The New Experience of an Old Game


I recently decided to follow-up on an old article I wrote and take my own advice; by playing a game I’d never played before. Fifteen years after its release, I played Kingdom Hearts for the first time ever.

The experience was surprisingly entertaining, though I had some mixed feelings about what I’d missed out on.

In revisiting any old game, one has to be able to lower their standards—to be able to approach the game at its point before the luxuries of the player’s modern technology. Which is why, in all fairness, I think I can say that its gameplay was solid.

Fighting with the keyblade is all about control and timing. You can mash the melee button to kill things, but it’s not nearly as effective (or fun) as parrying and using well-placed abilities like Blitz and Sonic Blade. Most anything can be parried, and with no standby guard function, it makes for a very interactive experience.

Also wonderfully interactive are the character menus. Each character has unique items and abilities they can equip, an exclusivity that is helped by their attaining usually being limited to the defeat of a boss or leveling up. Item uniqueness is additionally helped by there not being that many present in the game; distinctly unlike most modern collect-a-thons, which are themselves haunted by countless useless and meaningless items.

The keyblades themselves probably have the best design, aesthetically and mechanically, and I tore through the levels mostly in anticipation of another weapon for Sora. While not all keyblades are equal, most at least have some reason for making the choice of one quite difficult.

For instance, Wishing Star crits at the end of a combo, but has short reach. Metal Chocobo, on the other hand, has great power and reach, but rarely crits and reduces MP. There were plenty of moments where the choice of a keyblade was harder than I expected; I even sometimes just missed the look of some of my abandoned keyblades.

Jumping into Kingdom Hearts after so long felt like revisiting a lost segment of my past; a nostalgia for what I’d never lived before. A large part of this is probably its borrowed aesthetic. I’d always loved the amalgamation of Disney, Final Fantasy and original Kingdom Hearts characters—it lends perfectly to the game’s sense of timelessness.
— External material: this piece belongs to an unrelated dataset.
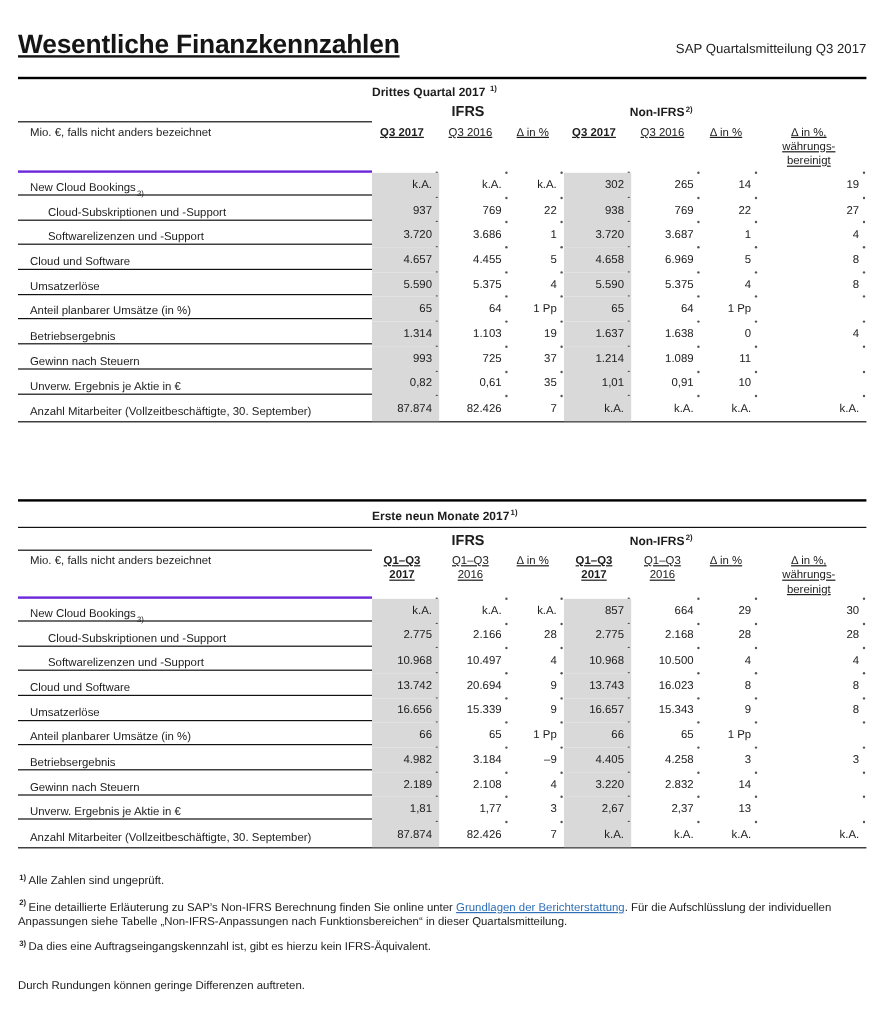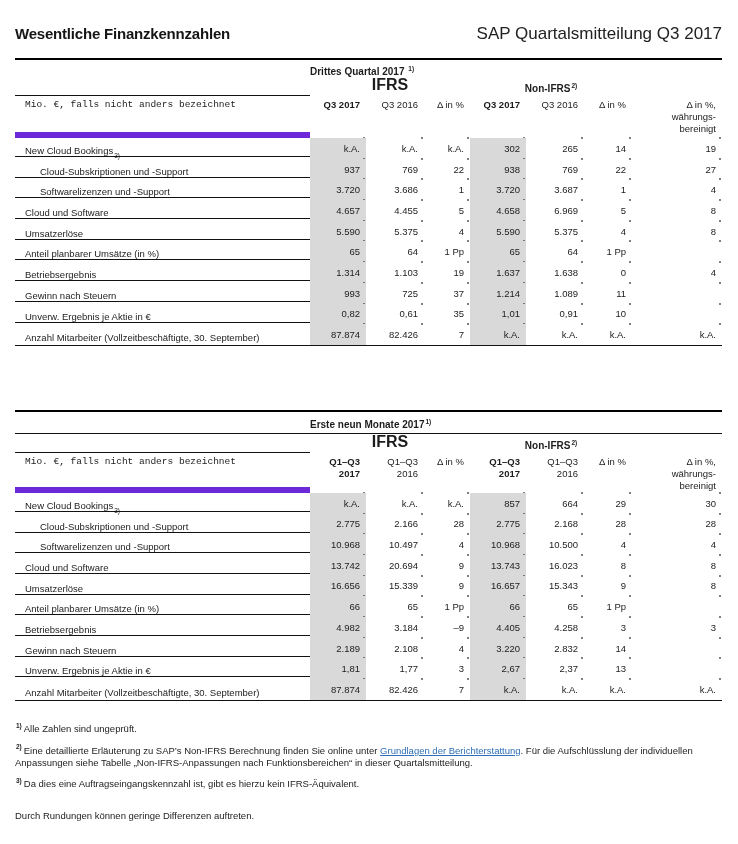"Wesentliche Finanzkennzahlen" .hdr h1 { font-size: 15px -> 22px; text-decoration: none -> underline }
In visiting any of the game’s worlds, I am immediately confronted with three aspects: my early youth, my teenage years and my present self. But to be fair, I would say that the teenage years are the strongest—Kingdom Hearts has always been an emotional, melodramatic game. It was this that I had mixed feelings about.

Kingdom Hearts is largely inhabited by a gang of moody teenagers, who can be edgy and sullen one moment and excessively happy in the next. As a grown-up, it’s hard not to cringe when Cloud talks about his inner darkness or pretty much whenever Riku talks. But as a kid, these things might not have bothered me as much.

Annoying in a different sense was the constant presence of enemies. The worlds themselves were great design-wise, but each room had the unfortunate occurrence of spawning enemies whenever you entered or after a certain time limit—and sometimes several waves at once. Trying to open a chest or unlock a Trinity, I always had to defeat the Heartless in the room before I could perform these special actions; an exceedingly annoying task when they appear so frequently intermittent.

But though it sometimes frustrated me and didn’t always have the best writing, there was much I could overlook in favor of the positive experiences it gave me.

Kingdom Hearts is one of those games that I’d heard a lot about growing up, but that I never really knew much about gameplay-wise. So in a strange way, it characterized a large part of my childhood, even though I’d never picked up a controller to play it myself. Playing it recently was like rewriting a portion of my youth, as I experienced firsthand what my old friends used to rave about, and learned things about the game I never would have expected.

The gummi ship missions, for one, came as a complete surprise. And though simple and easily-exploited, I ended up enjoying them immensely (perhaps weirdly enough).

All things considered, Kingdom Hearts is still a very good game. If Kingdom Hearts III captures even a semblance of the spirit of its earliest predecessor, then it will be pretty solid as well. In the original, I have found a game that, even after fifteen years, still has a lot of life. And though I have missed its years of nostalgia, it’s enough to convince that the past can be revisited sometimes.